■ **PROMPT**:
Every record here needs to be written out again exactly.

◆ ◆ ◆

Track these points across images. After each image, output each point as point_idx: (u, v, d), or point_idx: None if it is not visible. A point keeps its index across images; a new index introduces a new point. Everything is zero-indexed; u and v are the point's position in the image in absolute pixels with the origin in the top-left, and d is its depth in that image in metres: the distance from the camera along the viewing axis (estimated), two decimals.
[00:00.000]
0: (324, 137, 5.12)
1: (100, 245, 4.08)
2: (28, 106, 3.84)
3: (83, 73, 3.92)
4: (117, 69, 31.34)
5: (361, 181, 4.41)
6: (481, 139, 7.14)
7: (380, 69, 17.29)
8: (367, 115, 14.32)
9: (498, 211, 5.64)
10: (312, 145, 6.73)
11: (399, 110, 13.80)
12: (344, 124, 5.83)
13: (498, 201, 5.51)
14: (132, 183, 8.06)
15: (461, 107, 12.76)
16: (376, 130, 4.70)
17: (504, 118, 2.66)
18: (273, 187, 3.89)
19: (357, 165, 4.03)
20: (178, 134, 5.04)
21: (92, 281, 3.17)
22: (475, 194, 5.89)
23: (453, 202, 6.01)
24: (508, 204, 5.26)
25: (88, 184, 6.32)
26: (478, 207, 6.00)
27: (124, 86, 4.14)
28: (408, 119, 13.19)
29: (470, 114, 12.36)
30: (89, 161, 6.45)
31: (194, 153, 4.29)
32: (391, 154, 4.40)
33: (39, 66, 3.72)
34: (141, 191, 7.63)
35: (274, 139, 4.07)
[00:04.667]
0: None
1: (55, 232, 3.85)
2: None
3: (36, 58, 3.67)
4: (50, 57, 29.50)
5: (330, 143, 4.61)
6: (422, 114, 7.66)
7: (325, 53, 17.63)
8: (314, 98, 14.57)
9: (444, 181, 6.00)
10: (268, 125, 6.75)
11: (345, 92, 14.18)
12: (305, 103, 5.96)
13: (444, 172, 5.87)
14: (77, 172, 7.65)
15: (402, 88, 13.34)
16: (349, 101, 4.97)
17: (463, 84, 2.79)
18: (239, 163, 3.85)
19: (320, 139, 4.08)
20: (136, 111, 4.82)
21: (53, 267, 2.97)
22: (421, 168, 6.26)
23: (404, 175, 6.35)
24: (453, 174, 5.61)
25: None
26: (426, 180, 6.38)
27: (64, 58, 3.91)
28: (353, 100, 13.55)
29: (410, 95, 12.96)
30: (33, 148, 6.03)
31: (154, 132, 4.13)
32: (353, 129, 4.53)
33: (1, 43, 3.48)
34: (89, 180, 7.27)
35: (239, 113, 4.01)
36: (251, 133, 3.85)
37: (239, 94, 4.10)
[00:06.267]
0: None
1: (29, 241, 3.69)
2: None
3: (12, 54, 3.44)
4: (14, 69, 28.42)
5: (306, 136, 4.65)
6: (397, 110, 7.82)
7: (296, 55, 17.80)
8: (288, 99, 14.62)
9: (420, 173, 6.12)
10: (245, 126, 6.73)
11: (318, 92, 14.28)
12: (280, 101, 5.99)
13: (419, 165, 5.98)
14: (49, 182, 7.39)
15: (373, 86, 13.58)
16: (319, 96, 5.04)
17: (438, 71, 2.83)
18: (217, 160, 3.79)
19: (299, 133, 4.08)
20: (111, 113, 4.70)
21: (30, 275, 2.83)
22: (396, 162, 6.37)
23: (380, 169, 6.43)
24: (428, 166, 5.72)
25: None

◆ ◆ ◆

■ **REPLY TO THE EXERCISE**:
Track these points across images. After each image, output each point as point_idx: (u, v, d), or point_idx: None if it is not visible. A point keeps its index across images; a new index introduces a new point. Everything is zero-indexed; u and v are the point's position in the image in absolute pixels with the origin in the top-left, and d is its depth in that image in metres: the distance from the camera along the viewing axis (estimated), two decimals.
[00:00.000]
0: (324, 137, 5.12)
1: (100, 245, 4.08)
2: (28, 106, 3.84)
3: (83, 73, 3.92)
4: (117, 69, 31.34)
5: (361, 181, 4.41)
6: (481, 139, 7.14)
7: (380, 69, 17.29)
8: (367, 115, 14.32)
9: (498, 211, 5.64)
10: (312, 145, 6.73)
11: (399, 110, 13.80)
12: (344, 124, 5.83)
13: (498, 201, 5.51)
14: (132, 183, 8.06)
15: (461, 107, 12.76)
16: (376, 130, 4.70)
17: (504, 118, 2.66)
18: (273, 187, 3.89)
19: (357, 165, 4.03)
20: (178, 134, 5.04)
21: (92, 281, 3.17)
22: (475, 194, 5.89)
23: (453, 202, 6.01)
24: (508, 204, 5.26)
25: (88, 184, 6.32)
26: (478, 207, 6.00)
27: (124, 86, 4.14)
28: (408, 119, 13.19)
29: (470, 114, 12.36)
30: (89, 161, 6.45)
31: (194, 153, 4.29)
32: (391, 154, 4.40)
33: (39, 66, 3.72)
34: (141, 191, 7.63)
35: (274, 139, 4.07)
[00:04.667]
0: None
1: (55, 232, 3.85)
2: None
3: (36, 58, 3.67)
4: (50, 57, 29.50)
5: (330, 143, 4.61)
6: (422, 114, 7.66)
7: (325, 53, 17.63)
8: (314, 98, 14.57)
9: (444, 181, 6.00)
10: (268, 125, 6.75)
11: (345, 92, 14.18)
12: (305, 103, 5.96)
13: (444, 172, 5.87)
14: (77, 172, 7.65)
15: (402, 88, 13.34)
16: (349, 101, 4.97)
17: (463, 84, 2.79)
18: (239, 163, 3.85)
19: (320, 139, 4.08)
20: (136, 111, 4.82)
21: (53, 267, 2.97)
22: (421, 168, 6.26)
23: (404, 175, 6.35)
24: (453, 174, 5.61)
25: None
26: (426, 180, 6.38)
27: (64, 58, 3.91)
28: (353, 100, 13.55)
29: (410, 95, 12.96)
30: (33, 148, 6.03)
31: (154, 132, 4.13)
32: (353, 129, 4.53)
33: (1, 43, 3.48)
34: (89, 180, 7.27)
35: (239, 113, 4.01)
36: (251, 133, 3.85)
37: (239, 94, 4.10)
[00:06.267]
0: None
1: (29, 241, 3.69)
2: None
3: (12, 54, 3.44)
4: (14, 69, 28.42)
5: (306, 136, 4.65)
6: (397, 110, 7.82)
7: (296, 55, 17.80)
8: (288, 99, 14.62)
9: (420, 173, 6.12)
10: (245, 126, 6.73)
11: (318, 92, 14.28)
12: (280, 101, 5.99)
13: (419, 165, 5.98)
14: (49, 182, 7.39)
15: (373, 86, 13.58)
16: (319, 96, 5.04)
17: (438, 71, 2.83)
18: (217, 160, 3.79)
19: (299, 133, 4.08)
20: (111, 113, 4.70)
21: (30, 275, 2.83)
22: (396, 162, 6.37)
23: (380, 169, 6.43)
24: (428, 166, 5.72)
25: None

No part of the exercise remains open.